As I have already stated, the principles of natural justice can never be understood or applied in the abstract. In the instant case, when the notice under section 29 was issued to the petitioner, he took it lying, never appealed against it and allowed the order to become final. This conduct on the part of the petitioner which I characterise as the 'conduct' in the first instance, made the order of assessment against the association of persons final, effective, enforceable and legal. He had a second opportunity at the time when the Income-tax Officer, Tiruchirapalli, acted under section 34 of the Act and wanted to re-open the assessment. In fact, in the re-opening proceedings, he had a real full opportunity to state his case and to demolish the case of the revenue that he was a member of the association of persons. He no doubt attempted to do so, but miserably failed. In cross-examination, in the enquiry, he admitted that he was a member of the association and had an aliquot share therin, that Muthuswami Pillai and others were his associates and that the account books produced and scrutinised by the Income-tax Officer, Tiruchirapalli, disclosed the correct state of affairs. Therefore, for a second time when the petitioner had full opportunity to disprove the case of the revenue, it was found that he was a member of the association of persons and that there is no escapement out of that finding. In this view of the matter, it cannot be said that the principles of natural justice are in any way violated, or that there has not been any effective opportunity given to the petitioner to prove his case that he was not a member of the association. Therefore, I am of the view that having regard to the facts of this case wherein the petitioner did have an ample opportunity to prove that the revenues case was wrong and that he, having failed, at every such opportunity, to establish that he was not a member of the association, there has not been a violation of the principles of natural justice. The rule of adequacy is satisfied in the instant case, and even so, the rule of full opportunity.

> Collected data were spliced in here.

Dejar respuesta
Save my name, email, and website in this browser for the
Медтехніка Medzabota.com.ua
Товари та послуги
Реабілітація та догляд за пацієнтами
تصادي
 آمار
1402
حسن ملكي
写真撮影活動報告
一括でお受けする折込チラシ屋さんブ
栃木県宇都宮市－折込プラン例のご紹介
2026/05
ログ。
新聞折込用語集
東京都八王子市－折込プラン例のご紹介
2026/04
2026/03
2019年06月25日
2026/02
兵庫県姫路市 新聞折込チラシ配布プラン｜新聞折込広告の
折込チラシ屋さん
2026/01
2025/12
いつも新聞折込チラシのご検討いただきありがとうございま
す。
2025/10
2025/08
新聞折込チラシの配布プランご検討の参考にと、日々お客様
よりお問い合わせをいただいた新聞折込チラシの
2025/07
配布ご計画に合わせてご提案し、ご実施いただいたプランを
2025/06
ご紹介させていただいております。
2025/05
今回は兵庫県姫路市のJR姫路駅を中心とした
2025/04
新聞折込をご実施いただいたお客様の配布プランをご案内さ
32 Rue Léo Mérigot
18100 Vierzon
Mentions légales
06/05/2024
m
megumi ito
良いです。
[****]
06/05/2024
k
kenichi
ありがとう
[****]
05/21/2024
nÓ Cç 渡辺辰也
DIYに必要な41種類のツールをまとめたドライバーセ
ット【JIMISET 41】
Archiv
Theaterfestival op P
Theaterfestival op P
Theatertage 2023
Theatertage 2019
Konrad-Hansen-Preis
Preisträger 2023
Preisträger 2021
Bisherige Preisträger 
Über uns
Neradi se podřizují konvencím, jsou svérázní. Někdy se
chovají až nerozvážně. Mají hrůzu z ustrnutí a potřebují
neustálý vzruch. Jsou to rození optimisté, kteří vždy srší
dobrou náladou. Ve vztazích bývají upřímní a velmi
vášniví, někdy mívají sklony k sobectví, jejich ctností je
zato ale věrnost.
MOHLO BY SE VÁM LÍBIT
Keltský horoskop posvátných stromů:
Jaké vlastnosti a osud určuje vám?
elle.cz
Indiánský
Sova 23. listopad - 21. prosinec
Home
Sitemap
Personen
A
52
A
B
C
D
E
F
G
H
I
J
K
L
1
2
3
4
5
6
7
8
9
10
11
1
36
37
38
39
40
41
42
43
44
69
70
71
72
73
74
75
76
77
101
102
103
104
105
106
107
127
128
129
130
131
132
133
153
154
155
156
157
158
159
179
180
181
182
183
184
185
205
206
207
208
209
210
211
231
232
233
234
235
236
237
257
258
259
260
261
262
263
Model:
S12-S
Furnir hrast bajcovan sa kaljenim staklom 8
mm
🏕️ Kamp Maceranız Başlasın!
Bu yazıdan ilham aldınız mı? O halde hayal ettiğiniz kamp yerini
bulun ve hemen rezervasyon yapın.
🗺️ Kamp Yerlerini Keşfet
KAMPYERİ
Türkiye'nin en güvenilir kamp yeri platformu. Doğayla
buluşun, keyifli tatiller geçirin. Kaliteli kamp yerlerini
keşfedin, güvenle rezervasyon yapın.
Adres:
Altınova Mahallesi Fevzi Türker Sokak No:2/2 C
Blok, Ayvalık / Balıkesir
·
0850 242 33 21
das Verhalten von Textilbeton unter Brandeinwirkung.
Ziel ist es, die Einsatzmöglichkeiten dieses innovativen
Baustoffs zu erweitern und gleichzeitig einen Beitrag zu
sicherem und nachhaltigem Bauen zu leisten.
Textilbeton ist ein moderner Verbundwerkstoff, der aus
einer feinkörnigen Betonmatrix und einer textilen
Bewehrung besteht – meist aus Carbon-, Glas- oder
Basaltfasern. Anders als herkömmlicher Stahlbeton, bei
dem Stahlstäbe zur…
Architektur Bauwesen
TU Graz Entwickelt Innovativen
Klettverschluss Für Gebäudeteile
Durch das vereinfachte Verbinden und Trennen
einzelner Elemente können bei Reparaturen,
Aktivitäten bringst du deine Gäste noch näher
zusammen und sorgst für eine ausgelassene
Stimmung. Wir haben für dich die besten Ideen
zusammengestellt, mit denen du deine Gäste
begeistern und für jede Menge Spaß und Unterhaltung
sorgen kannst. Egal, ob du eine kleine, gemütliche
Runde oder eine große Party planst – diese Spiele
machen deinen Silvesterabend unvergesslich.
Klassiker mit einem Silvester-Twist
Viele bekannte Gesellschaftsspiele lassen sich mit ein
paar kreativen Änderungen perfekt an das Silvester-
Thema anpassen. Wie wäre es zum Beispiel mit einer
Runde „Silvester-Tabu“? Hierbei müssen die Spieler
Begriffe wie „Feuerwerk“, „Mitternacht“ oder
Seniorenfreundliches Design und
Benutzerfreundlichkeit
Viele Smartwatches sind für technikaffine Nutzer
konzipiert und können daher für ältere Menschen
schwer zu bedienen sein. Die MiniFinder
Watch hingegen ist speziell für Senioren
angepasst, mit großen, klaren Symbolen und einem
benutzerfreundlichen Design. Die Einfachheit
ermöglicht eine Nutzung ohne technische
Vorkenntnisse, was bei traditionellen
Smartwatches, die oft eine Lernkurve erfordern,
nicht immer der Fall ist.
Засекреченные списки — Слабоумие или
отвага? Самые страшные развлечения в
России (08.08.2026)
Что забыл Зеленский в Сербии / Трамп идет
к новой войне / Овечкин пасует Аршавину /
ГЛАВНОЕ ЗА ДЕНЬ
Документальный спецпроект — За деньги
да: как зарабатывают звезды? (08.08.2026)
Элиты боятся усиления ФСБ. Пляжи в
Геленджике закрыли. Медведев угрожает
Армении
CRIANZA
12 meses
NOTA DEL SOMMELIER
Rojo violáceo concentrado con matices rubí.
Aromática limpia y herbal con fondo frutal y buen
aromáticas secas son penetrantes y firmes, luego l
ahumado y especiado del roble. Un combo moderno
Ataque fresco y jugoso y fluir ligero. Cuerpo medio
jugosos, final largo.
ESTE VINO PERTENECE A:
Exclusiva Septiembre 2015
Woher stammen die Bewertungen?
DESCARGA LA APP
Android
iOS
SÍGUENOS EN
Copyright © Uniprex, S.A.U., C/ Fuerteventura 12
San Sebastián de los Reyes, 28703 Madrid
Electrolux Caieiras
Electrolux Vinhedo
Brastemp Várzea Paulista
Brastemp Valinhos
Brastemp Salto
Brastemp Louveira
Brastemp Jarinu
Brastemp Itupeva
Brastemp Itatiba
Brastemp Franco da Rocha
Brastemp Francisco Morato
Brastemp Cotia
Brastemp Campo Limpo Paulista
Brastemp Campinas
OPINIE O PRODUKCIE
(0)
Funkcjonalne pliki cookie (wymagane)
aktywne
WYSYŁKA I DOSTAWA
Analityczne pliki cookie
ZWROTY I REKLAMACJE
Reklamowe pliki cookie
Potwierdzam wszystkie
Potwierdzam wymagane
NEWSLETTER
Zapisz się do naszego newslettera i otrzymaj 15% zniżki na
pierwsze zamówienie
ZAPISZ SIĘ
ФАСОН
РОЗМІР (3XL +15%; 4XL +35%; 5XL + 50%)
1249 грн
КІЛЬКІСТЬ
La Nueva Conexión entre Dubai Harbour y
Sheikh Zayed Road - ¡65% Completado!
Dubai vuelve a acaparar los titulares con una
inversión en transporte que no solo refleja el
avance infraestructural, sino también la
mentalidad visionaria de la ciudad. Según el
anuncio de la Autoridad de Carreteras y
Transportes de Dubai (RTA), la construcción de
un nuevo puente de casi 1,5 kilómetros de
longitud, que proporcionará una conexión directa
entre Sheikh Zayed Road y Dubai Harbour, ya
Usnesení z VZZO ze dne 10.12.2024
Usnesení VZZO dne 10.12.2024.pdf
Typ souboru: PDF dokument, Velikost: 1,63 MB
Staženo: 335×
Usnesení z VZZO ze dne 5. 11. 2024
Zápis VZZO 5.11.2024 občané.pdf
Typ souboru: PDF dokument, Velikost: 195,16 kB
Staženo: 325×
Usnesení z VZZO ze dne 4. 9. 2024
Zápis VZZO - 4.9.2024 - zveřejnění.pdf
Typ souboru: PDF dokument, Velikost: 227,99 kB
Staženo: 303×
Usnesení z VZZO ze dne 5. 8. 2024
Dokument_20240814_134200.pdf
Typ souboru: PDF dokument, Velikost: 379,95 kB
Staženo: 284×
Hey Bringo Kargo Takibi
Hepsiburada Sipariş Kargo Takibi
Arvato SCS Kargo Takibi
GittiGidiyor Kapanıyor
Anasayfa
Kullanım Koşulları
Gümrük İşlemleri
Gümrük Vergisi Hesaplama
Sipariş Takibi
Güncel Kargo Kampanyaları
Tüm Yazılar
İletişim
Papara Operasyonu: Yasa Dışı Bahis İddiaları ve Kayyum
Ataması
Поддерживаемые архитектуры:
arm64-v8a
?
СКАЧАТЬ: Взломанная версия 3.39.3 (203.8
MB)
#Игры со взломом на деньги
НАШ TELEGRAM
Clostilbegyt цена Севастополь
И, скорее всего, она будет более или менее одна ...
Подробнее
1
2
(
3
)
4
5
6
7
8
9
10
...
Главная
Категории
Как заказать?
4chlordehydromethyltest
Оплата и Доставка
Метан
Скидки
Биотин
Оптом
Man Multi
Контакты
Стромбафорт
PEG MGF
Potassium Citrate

The first point is that the notice in question is issued by his Dindigul officer and it contains a demand for the payment of a much larger sum than is actually due by the petitioner. This is really going into the merits or the contents of the impugned notice. In a writ of prohibition, this court is concerned mainly with the fact whether the authority who issues the challenged notice, has the requisite jurisdiction to do so or whether he is patently acting in excess of jurisdiction vested in him. It is not said before me that the first respondent has no jurisdiction to issue the notice. But what is canvassed is that the contents of the notice suffer from some material defects, to wit, the particulars contained therein. This is no ground for the issue of a writ of prohibition at all. Once the authority has the jurisdiction to act and once the impugned notice flows from such jurisdiction vested in a competent officer, this court cannot interdict him at the threshold and quash the proceedings on the assumption that they are totally devoid of jurisdiction in the eye of law.

Both the points, therefore, fail. The rule nisi is discharged. The petition is dismissed with costs. Counsels fee Rs. 250 one set.